--- Start of WORKING DATA ---

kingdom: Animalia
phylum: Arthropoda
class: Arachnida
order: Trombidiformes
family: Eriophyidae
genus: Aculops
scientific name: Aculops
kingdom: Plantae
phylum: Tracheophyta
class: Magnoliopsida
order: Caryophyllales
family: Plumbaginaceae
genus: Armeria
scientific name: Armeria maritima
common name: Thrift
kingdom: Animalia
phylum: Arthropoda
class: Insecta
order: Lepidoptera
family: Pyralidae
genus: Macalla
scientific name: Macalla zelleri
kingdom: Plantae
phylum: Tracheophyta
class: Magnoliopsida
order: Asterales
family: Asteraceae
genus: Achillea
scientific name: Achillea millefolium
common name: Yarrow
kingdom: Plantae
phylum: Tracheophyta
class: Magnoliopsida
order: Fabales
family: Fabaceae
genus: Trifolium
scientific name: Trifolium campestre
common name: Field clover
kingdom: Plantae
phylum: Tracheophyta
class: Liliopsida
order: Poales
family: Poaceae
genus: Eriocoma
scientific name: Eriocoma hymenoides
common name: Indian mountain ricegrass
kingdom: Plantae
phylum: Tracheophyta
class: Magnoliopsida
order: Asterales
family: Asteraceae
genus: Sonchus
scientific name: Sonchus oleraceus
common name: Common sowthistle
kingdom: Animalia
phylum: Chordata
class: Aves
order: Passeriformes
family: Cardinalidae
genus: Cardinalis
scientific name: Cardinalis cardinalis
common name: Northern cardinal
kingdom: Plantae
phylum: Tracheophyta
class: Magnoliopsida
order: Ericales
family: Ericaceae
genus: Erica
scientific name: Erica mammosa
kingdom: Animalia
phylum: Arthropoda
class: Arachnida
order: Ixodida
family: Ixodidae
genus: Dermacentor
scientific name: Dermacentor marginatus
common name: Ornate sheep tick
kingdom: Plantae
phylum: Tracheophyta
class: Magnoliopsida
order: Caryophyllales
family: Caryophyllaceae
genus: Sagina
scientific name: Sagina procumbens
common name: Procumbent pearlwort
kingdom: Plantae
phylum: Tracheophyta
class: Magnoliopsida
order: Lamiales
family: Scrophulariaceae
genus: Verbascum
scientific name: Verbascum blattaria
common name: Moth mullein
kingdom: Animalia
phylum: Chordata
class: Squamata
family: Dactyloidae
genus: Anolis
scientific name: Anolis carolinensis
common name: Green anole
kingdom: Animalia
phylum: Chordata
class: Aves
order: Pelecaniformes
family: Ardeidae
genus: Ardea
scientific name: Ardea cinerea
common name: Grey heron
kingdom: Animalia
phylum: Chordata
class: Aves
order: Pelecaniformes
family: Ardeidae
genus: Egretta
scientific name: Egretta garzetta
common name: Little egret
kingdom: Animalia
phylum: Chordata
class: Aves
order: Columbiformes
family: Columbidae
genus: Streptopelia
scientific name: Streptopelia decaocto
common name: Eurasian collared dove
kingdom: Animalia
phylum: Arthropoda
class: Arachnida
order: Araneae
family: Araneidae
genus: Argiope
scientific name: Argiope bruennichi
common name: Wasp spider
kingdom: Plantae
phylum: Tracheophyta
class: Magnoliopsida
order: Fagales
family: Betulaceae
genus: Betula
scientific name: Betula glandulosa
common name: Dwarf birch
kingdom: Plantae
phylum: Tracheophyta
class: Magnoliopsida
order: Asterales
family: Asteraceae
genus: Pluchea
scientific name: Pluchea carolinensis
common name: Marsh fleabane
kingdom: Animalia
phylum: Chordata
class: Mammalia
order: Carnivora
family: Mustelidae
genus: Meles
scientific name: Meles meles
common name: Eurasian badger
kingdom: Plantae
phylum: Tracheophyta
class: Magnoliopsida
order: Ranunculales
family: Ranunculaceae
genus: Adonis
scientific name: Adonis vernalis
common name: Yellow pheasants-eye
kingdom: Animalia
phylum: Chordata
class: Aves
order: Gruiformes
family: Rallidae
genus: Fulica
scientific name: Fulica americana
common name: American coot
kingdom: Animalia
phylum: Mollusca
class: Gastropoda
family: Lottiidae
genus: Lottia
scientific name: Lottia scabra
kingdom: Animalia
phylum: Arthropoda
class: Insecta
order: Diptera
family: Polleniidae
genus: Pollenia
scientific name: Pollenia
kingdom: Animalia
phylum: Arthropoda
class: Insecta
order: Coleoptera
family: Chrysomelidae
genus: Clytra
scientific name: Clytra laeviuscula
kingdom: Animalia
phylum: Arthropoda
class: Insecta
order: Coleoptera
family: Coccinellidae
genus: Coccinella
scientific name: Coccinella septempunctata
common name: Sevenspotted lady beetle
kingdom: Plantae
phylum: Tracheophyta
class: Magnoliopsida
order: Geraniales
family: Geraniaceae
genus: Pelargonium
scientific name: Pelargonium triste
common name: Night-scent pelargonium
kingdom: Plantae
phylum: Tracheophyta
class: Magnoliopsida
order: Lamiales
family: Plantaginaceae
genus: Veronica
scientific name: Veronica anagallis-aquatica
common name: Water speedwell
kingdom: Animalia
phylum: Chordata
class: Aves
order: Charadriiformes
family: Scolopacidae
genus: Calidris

--- End of WORKING DATA ---

**DIRECTIVE**. Swap "order" for "ordo" in the material, running from its first line through the line containing "genus: Achillea". Give those lines again with nothing else changed.

**ANSWER**.
kingdom: Animalia
phylum: Arthropoda
class: Arachnida
ordo: Trombidiformes
family: Eriophyidae
genus: Aculops
scientific name: Aculops
kingdom: Plantae
phylum: Tracheophyta
class: Magnoliopsida
ordo: Caryophyllales
family: Plumbaginaceae
genus: Armeria
scientific name: Armeria maritima
common name: Thrift
kingdom: Animalia
phylum: Arthropoda
class: Insecta
ordo: Lepidoptera
family: Pyralidae
genus: Macalla
scientific name: Macalla zelleri
kingdom: Plantae
phylum: Tracheophyta
class: Magnoliopsida
ordo: Asterales
family: Asteraceae
genus: Achillea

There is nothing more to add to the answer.